** Data shown follows **

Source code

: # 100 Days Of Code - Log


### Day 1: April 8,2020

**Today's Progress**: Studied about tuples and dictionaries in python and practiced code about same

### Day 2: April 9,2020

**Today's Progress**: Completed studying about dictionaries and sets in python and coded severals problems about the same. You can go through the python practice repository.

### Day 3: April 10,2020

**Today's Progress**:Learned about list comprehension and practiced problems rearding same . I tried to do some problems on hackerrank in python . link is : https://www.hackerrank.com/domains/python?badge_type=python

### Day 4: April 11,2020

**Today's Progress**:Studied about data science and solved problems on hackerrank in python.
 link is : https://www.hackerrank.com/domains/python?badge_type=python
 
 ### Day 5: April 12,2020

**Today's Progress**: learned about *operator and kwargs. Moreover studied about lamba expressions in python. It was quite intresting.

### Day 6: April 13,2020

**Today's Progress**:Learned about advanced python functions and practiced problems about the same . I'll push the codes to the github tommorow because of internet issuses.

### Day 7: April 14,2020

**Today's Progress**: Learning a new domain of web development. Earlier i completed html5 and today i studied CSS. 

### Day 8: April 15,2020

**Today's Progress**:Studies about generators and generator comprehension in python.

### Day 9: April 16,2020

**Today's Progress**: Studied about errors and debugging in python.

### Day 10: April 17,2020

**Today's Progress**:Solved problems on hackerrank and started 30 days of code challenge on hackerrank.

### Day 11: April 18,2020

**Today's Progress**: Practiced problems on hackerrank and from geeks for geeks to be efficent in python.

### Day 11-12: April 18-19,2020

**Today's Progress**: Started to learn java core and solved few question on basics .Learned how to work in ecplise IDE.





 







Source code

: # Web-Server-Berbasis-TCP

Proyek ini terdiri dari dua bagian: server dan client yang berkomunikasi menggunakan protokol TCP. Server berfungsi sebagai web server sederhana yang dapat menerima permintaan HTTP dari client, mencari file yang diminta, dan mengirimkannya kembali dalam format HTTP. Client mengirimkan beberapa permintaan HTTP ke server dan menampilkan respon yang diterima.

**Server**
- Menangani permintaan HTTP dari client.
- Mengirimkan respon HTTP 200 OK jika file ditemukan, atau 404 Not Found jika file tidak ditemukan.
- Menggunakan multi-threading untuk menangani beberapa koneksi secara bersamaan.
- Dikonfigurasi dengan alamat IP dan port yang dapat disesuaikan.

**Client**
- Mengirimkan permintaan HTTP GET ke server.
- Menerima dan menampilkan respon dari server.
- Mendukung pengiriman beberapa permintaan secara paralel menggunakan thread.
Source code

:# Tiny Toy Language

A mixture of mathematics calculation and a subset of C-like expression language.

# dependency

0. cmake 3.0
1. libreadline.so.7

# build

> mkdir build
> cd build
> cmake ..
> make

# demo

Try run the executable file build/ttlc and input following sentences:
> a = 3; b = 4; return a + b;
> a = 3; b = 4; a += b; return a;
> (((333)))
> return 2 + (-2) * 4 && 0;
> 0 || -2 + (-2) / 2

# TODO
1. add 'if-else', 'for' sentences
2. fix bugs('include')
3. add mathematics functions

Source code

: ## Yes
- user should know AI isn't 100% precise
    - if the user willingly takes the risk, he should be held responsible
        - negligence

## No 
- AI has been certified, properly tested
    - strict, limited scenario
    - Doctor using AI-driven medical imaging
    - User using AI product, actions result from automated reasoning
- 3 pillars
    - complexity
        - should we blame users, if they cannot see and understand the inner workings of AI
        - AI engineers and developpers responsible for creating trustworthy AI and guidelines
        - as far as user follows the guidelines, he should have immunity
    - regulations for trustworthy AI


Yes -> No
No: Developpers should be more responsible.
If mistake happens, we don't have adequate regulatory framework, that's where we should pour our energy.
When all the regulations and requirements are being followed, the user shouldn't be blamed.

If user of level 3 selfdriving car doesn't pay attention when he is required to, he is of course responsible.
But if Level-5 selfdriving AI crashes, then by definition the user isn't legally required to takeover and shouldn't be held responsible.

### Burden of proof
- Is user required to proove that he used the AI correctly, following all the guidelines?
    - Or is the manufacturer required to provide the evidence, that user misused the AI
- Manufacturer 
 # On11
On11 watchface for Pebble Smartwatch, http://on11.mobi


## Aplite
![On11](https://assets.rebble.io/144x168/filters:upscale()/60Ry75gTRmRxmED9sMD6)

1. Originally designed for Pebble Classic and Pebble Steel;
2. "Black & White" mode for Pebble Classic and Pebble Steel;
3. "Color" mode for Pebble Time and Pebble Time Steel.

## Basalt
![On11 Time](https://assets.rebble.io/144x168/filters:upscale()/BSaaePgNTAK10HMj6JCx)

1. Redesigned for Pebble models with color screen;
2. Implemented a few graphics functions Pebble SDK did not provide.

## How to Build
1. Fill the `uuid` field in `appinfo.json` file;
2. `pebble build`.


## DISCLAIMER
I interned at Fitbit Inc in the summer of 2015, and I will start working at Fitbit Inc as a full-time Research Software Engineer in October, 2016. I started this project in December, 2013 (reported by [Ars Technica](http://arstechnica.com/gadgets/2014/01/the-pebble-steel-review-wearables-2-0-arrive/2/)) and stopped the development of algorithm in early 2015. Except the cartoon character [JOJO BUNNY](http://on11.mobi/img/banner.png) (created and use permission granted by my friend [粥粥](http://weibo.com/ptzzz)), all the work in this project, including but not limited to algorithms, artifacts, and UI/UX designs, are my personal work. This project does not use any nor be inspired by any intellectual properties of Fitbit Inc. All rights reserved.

** End of Data shown **

What the task asks ▸
Set down every one of the lines above again, character for character, with nothing changed, left out, or added.

Reply ▸
Source code

: # 100 Days Of Code - Log


### Day 1: April 8,2020

**Today's Progress**: Studied about tuples and dictionaries in python and practiced code about same

### Day 2: April 9,2020

**Today's Progress**: Completed studying about dictionaries and sets in python and coded severals problems about the same. You can go through the python practice repository.

### Day 3: April 10,2020

**Today's Progress**:Learned about list comprehension and practiced problems rearding same . I tried to do some problems on hackerrank in python . link is : https://www.hackerrank.com/domains/python?badge_type=python

### Day 4: April 11,2020

**Today's Progress**:Studied about data science and solved problems on hackerrank in python.
 link is : https://www.hackerrank.com/domains/python?badge_type=python
 
 ### Day 5: April 12,2020

**Today's Progress**: learned about *operator and kwargs. Moreover studied about lamba expressions in python. It was quite intresting.

### Day 6: April 13,2020

**Today's Progress**:Learned about advanced python functions and practiced problems about the same . I'll push the codes to the github tommorow because of internet issuses.

### Day 7: April 14,2020

**Today's Progress**: Learning a new domain of web development. Earlier i completed html5 and today i studied CSS. 

### Day 8: April 15,2020

**Today's Progress**:Studies about generators and generator comprehension in python.

### Day 9: April 16,2020

**Today's Progress**: Studied about errors and debugging in python.

### Day 10: April 17,2020

**Today's Progress**:Solved problems on hackerrank and started 30 days of code challenge on hackerrank.

### Day 11: April 18,2020

**Today's Progress**: Practiced problems on hackerrank and from geeks for geeks to be efficent in python.

### Day 11-12: April 18-19,2020

**Today's Progress**: Started to learn java core and solved few question on basics .Learned how to work in ecplise IDE.





 







Source code

: # Web-Server-Berbasis-TCP

Proyek ini terdiri dari dua bagian: server dan client yang berkomunikasi menggunakan protokol TCP. Server berfungsi sebagai web server sederhana yang dapat menerima permintaan HTTP dari client, mencari file yang diminta, dan mengirimkannya kembali dalam format HTTP. Client mengirimkan beberapa permintaan HTTP ke server dan menampilkan respon yang diterima.

**Server**
- Menangani permintaan HTTP dari client.
- Mengirimkan respon HTTP 200 OK jika file ditemukan, atau 404 Not Found jika file tidak ditemukan.
- Menggunakan multi-threading untuk menangani beberapa koneksi secara bersamaan.
- Dikonfigurasi dengan alamat IP dan port yang dapat disesuaikan.

**Client**
- Mengirimkan permintaan HTTP GET ke server.
- Menerima dan menampilkan respon dari server.
- Mendukung pengiriman beberapa permintaan secara paralel menggunakan thread.
Source code

:# Tiny Toy Language

A mixture of mathematics calculation and a subset of C-like expression language.

# dependency

0. cmake 3.0
1. libreadline.so.7

# build

> mkdir build
> cd build
> cmake ..
> make

# demo

Try run the executable file build/ttlc and input following sentences:
> a = 3; b = 4; return a + b;
> a = 3; b = 4; a += b; return a;
> (((333)))
> return 2 + (-2) * 4 && 0;
> 0 || -2 + (-2) / 2

# TODO
1. add 'if-else', 'for' sentences
2. fix bugs('include')
3. add mathematics functions

Source code

: ## Yes
- user should know AI isn't 100% precise
    - if the user willingly takes the risk, he should be held responsible
        - negligence

## No 
- AI has been certified, properly tested
    - strict, limited scenario
    - Doctor using AI-driven medical imaging
    - User using AI product, actions result from automated reasoning
- 3 pillars
    - complexity
        - should we blame users, if they cannot see and understand the inner workings of AI
        - AI engineers and developpers responsible for creating trustworthy AI and guidelines
        - as far as user follows the guidelines, he should have immunity
    - regulations for trustworthy AI


Yes -> No
No: Developpers should be more responsible.
If mistake happens, we don't have adequate regulatory framework, that's where we should pour our energy.
When all the regulations and requirements are being followed, the user shouldn't be blamed.

If user of level 3 selfdriving car doesn't pay attention when he is required to, he is of course responsible.
But if Level-5 selfdriving AI crashes, then by definition the user isn't legally required to takeover and shouldn't be held responsible.

### Burden of proof
- Is user required to proove that he used the AI correctly, following all the guidelines?
    - Or is the manufacturer required to provide the evidence, that user misused the AI
- Manufacturer 
 # On11
On11 watchface for Pebble Smartwatch, http://on11.mobi


## Aplite
![On11](https://assets.rebble.io/144x168/filters:upscale()/60Ry75gTRmRxmED9sMD6)

1. Originally designed for Pebble Classic and Pebble Steel;
2. "Black & White" mode for Pebble Classic and Pebble Steel;
3. "Color" mode for Pebble Time and Pebble Time Steel.

## Basalt
![On11 Time](https://assets.rebble.io/144x168/filters:upscale()/BSaaePgNTAK10HMj6JCx)

1. Redesigned for Pebble models with color screen;
2. Implemented a few graphics functions Pebble SDK did not provide.

## How to Build
1. Fill the `uuid` field in `appinfo.json` file;
2. `pebble build`.


## DISCLAIMER
I interned at Fitbit Inc in the summer of 2015, and I will start working at Fitbit Inc as a full-time Research Software Engineer in October, 2016. I started this project in December, 2013 (reported by [Ars Technica](http://arstechnica.com/gadgets/2014/01/the-pebble-steel-review-wearables-2-0-arrive/2/)) and stopped the development of algorithm in early 2015. Except the cartoon character [JOJO BUNNY](http://on11.mobi/img/banner.png) (created and use permission granted by my friend [粥粥](http://weibo.com/ptzzz)), all the work in this project, including but not limited to algorithms, artifacts, and UI/UX designs, are my personal work. This project does not use any nor be inspired by any intellectual properties of Fitbit Inc. All rights reserved.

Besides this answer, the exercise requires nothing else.